Réparateur d’ailes ça demande du temps, parce que nos élèves ont besoin de notre disponibilité, ils ont besoin de notre énergie, ils ont besoin qu’on les aide à trouver des lieux de stage, parce qu’ils se rêvent avec des mains pleines de cambouis, de la farine plein les cheveux, ou encore perdus au milieu des champs de fleurs.
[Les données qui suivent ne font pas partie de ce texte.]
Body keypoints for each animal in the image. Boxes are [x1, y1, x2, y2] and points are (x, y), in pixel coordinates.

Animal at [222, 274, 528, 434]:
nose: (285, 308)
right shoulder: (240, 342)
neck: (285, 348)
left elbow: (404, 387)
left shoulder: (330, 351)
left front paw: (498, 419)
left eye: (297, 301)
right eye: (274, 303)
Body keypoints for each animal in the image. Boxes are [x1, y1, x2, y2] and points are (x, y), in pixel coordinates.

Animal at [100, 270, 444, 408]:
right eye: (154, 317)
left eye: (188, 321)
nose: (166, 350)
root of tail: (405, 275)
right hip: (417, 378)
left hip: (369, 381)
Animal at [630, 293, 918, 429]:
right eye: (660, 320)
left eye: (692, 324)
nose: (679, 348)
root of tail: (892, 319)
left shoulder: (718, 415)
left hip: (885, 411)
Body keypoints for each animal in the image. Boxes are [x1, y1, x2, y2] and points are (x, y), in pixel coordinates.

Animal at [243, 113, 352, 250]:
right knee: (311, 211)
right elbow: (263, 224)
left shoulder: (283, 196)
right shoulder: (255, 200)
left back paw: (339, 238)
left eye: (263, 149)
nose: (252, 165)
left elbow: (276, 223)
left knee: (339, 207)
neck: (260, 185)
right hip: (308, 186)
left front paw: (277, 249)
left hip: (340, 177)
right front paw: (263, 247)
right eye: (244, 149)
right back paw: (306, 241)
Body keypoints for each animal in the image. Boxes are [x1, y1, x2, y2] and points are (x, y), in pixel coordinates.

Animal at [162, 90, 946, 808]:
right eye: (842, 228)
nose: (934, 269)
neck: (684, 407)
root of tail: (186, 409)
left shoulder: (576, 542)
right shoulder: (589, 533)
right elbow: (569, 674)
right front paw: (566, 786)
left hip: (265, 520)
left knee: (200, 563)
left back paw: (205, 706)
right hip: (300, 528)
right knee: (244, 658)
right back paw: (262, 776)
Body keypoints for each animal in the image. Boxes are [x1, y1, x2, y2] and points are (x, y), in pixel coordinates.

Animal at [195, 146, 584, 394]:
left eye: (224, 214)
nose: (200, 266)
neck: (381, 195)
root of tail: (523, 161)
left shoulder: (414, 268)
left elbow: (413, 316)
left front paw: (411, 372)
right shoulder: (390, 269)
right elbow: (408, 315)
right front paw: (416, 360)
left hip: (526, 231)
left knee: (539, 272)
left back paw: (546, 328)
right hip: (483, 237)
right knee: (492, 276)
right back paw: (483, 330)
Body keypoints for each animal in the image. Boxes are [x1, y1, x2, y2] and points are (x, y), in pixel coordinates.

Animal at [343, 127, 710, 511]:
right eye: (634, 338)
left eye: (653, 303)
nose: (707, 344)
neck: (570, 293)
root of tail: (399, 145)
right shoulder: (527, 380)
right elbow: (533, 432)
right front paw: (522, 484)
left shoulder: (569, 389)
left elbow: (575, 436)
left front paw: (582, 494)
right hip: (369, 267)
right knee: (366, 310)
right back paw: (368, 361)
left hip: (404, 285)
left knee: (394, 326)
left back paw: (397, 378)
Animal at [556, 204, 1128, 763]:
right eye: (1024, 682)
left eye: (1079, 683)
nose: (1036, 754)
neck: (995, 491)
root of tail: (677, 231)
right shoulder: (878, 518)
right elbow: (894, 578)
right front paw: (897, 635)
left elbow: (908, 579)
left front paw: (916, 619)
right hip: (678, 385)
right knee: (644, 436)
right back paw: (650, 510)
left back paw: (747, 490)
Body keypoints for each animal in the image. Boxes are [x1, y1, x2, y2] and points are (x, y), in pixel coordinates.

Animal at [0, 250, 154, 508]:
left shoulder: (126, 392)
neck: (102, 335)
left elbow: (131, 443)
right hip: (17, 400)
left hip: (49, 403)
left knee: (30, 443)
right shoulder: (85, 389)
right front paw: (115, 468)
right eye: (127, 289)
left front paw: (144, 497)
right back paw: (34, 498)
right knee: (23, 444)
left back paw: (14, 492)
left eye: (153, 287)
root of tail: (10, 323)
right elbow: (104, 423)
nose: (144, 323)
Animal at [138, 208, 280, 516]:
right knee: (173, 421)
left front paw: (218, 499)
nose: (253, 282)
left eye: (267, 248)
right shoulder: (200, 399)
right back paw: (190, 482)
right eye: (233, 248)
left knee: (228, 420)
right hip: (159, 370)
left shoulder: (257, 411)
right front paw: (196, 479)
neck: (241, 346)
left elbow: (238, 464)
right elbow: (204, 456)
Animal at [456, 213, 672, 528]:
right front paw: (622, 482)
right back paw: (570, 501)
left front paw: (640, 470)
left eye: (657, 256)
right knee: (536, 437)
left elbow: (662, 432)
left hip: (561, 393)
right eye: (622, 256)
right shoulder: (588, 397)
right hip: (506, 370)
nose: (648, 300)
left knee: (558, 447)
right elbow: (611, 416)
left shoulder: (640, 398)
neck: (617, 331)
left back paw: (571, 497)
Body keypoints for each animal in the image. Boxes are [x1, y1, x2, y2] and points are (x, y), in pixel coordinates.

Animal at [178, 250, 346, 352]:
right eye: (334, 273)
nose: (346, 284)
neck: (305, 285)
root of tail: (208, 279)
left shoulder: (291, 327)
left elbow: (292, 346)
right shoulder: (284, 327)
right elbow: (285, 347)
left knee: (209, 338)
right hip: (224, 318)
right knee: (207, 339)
Ils ont besoin qu’on discute avec nos collègues du collège ( ceux qui apprennent à voler ) pour leur expliquer qui ils sont, comment ils se servent de leurs ailes. Et pourtant on n’est pas toujours entendu, ben oui réparateur d’ailes, c’est facile quand on n’a que 16 élèves, réparateur d’ailes c’est facile quand on ne met pas de notes…

Pourtant les réparateurs d’ailes travaillent plus longtemps, les réparateurs d’ailes sont moins bien payés que leurs collègues, les réparateurs d’ailes se réunissent plusieurs fois par semaine, pour discuter de la qualité des plumes et du prix de la colle. Parce que notre fournisseur, lui il augmente régulièrement les prix, il baisse la qualité de ses produits, mais nous on a toujours de plus en plus d’ailes à réparer et en plus parfois il critique notre job. Il paraît que certains pensent que nos élèves ne sont qu’un poids supplémentaire et ne pourront pas voler correctement, ils peuvent faire aussi bien avec moins.

Les réparateurs d’ailes croient au principe d’éducabilité, et ils y mettent leurs tripes, leurs âmes et parfois même une bonne partie de leur salaire, parce qu’on ne leur fournit plus la ficelle pour attacher les ailes. Les réparateurs d’ailes ont besoin qu’on croit en eux pour ne pas disparaître. Et que l’on croit en leurs élèves, en leur avenir, couvert de plumes et non pas de goudron, parce que là ça serait carrément méprisant.